Where to Start with Abdulrazak Gurnah
Abdulrazak Gurnah was born in Zanzibar in 1948 and moved to England as a refugee in the late 1960s. His fiction draws on centuries of Indian Ocean trade, Arab influence, and the violent disruption of European colonialism along the East African coast. He writes about displacement and belonging with precision and compassion, documenting how colonialism reshapes not just territory but language, identity, and memory. He won the Nobel Prize in Literature in 2021.
Start here
Paradise
Abdulrazak Gurnah · 256 pages · 1994 · Moderate
Themes: colonialism, East Africa, coming of age, trade, displacement
A young boy named Yusuf is pawned to a merchant uncle to settle his father’s debts, and he grows up on the trade routes of early twentieth-century East Africa, watching the German colonial presence tighten its grip. Paradise was shortlisted for the Booker Prize and is Gurnah’s finest novel.
Why Start Here
The novel works on multiple levels. Yusuf’s story echoes the Quranic story of Joseph, the beautiful boy, the temptation, the forced journey, while simultaneously being a precise, historically grounded account of how indigenous East African commerce was disrupted and subordinated by European colonialism. The paradise of the title is already lost before the book begins; the novel reconstructs what it looked like and what displaced it.

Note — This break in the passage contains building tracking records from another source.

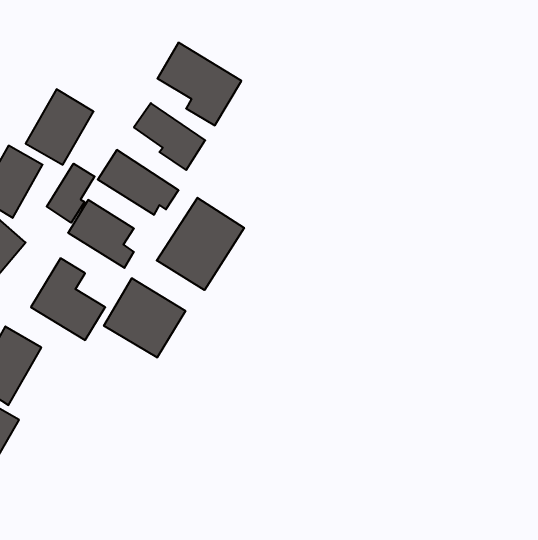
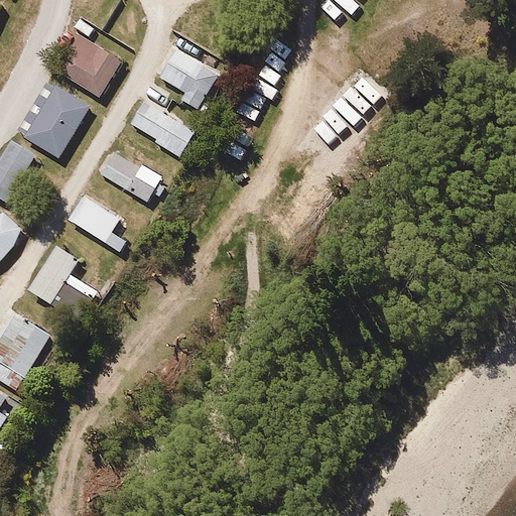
building: none -> [54,29,123,98]
building: [47,164,95,223] -> none
building: [157,198,244,290] -> none
building: [104,278,185,358] -> none

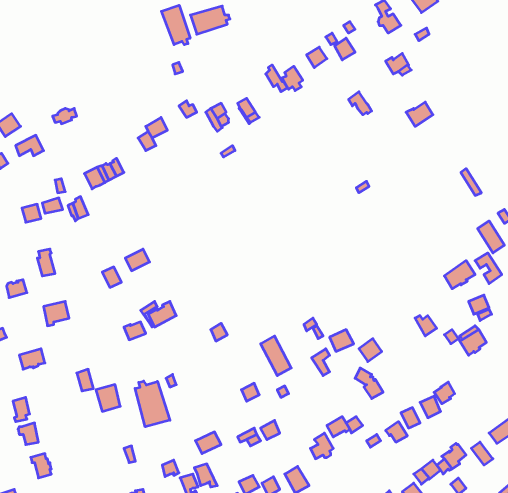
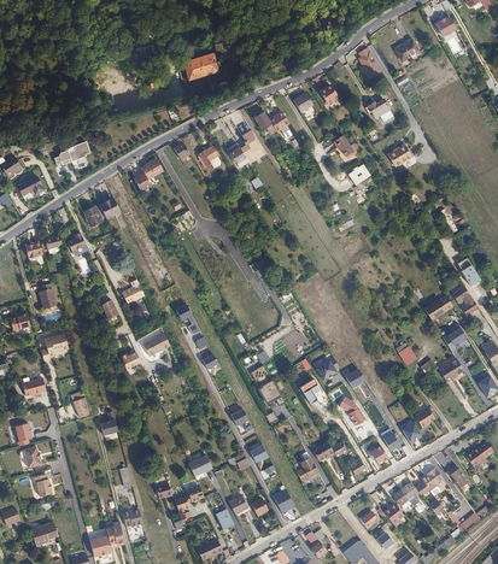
building: [161,5,190,45] -> none
building: [135,381,170,427] -> none

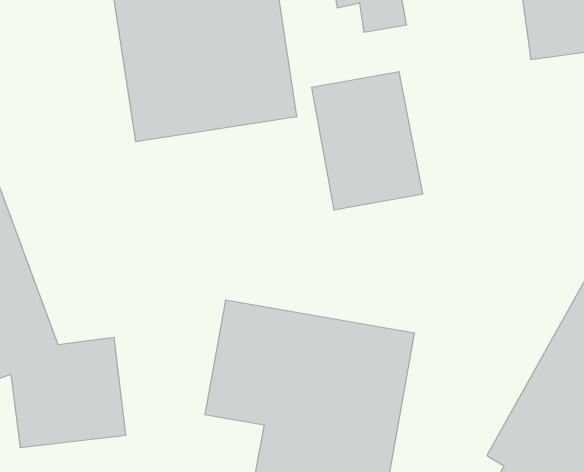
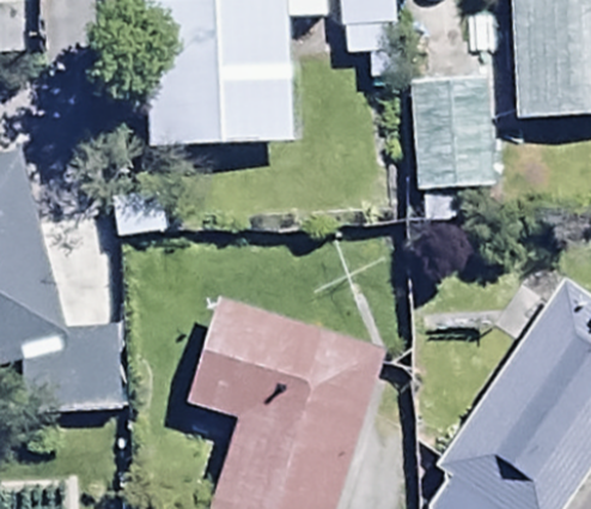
building: [311,72,423,210] -> [410,75,499,192]

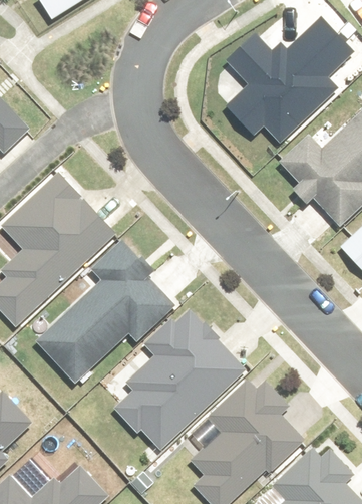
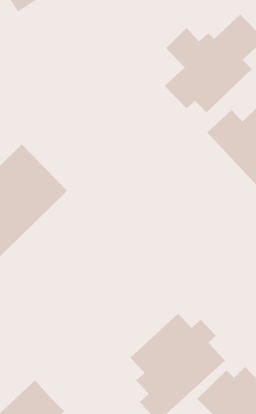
building: [40,241,173,384] -> none
building: [118,310,245,451] -> none

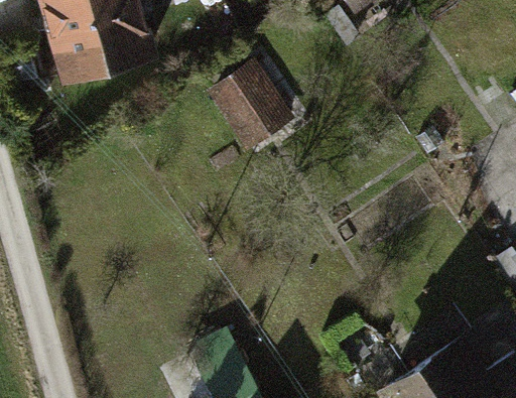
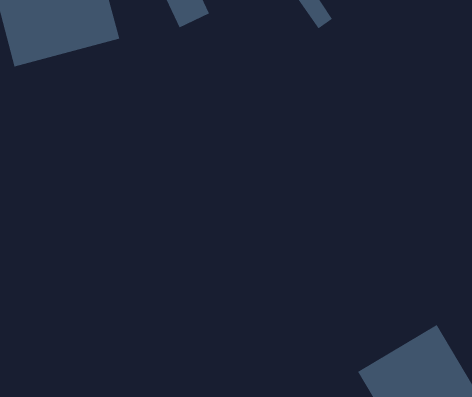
building: [212,58,297,149] -> none

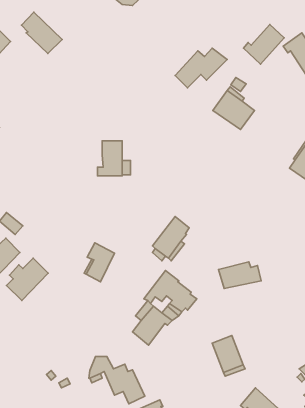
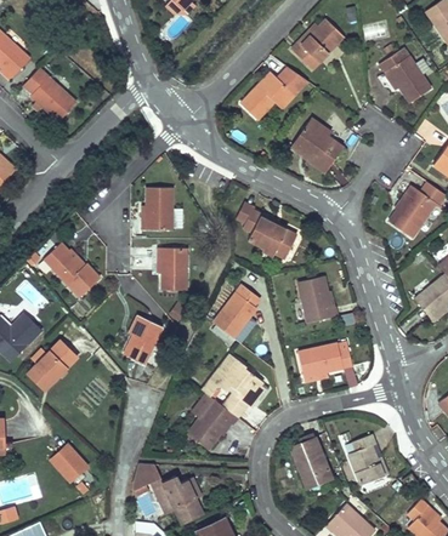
building: [21,12,62,54] -> [23,69,75,122]
building: [243,24,284,64] -> [293,19,345,70]
building: none -> [243,211,296,260]
building: none -> [44,243,101,297]
building: none -> [158,250,187,291]
building: none -> [297,275,338,321]
building: none -> [348,434,389,484]
building: none -> [52,444,89,480]

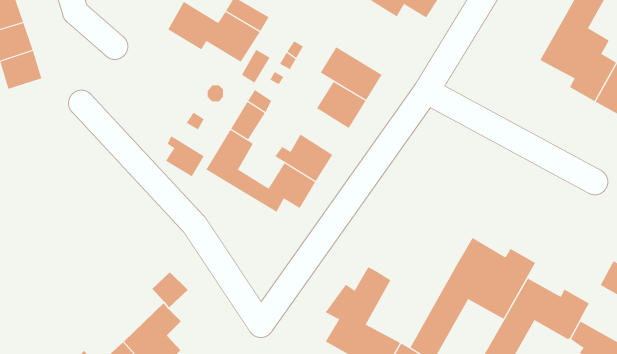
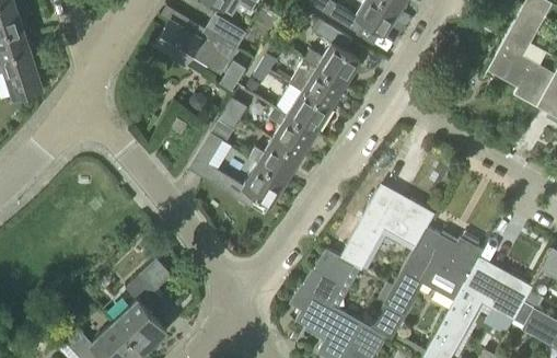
building: none -> [304,23,360,84]
building: none -> [268,106,316,155]
building: [165,136,204,177] -> none
building: none -> [339,192,433,272]

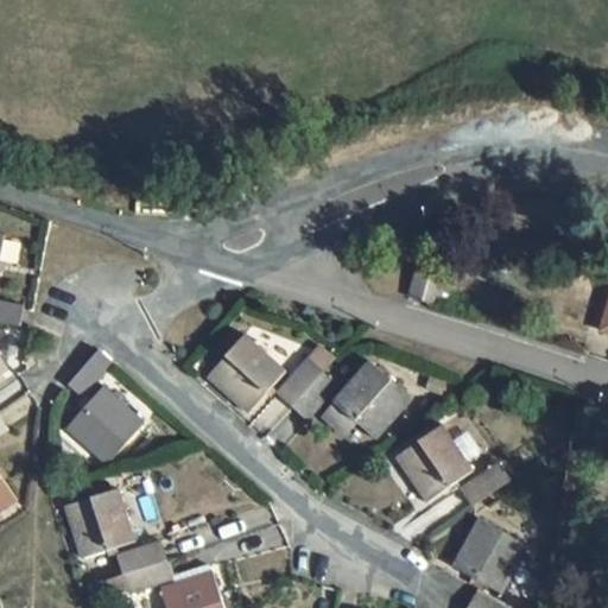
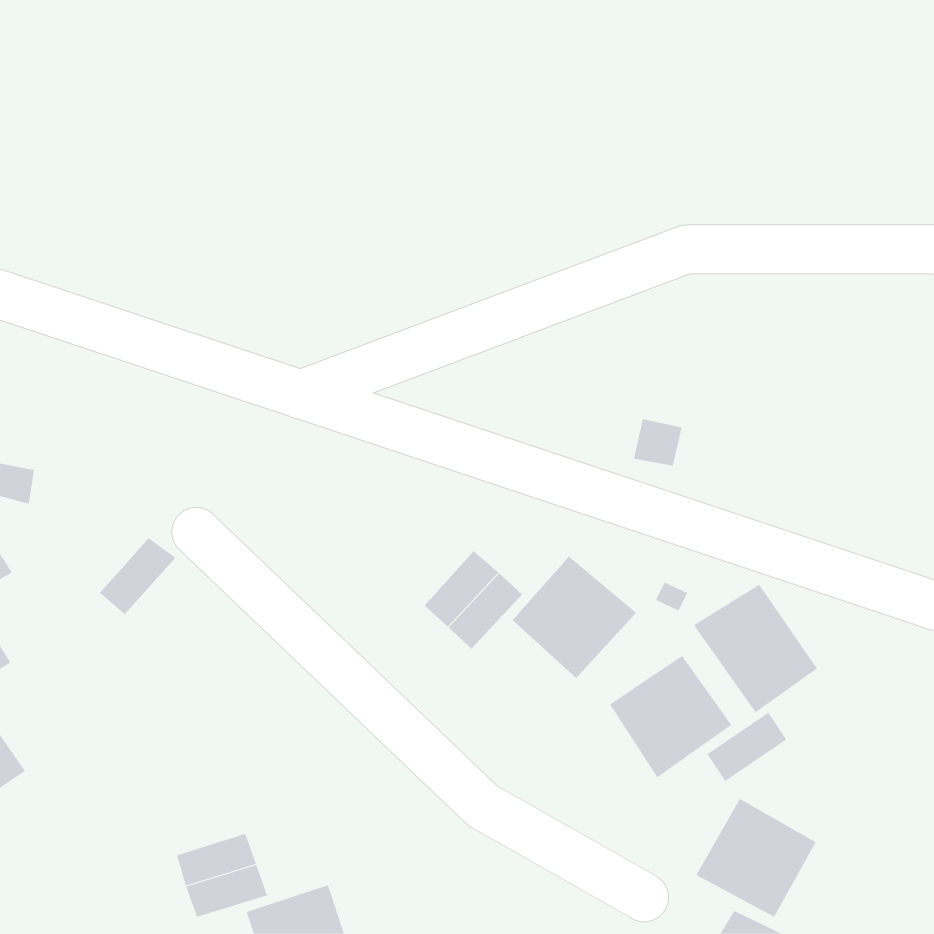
building: [205,334,285,413] -> none
building: none -> [693,584,818,713]
building: [64,385,145,466] -> none
building: [62,488,134,558] -> none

Gurnah writes about this world without either romanticizing or condemning it. Arab traders, African villagers, Indian merchants, German administrators, all are rendered with the same unsentimental attention. The complexity is the point.
What to Expect
A coming-of-age story that keeps expanding its frame. Rich, sensory prose about landscape and place. A young narrator who sees clearly but doesn’t always understand what he sees, which is exactly right for a book about the limits of what any of us can perceive from where we stand.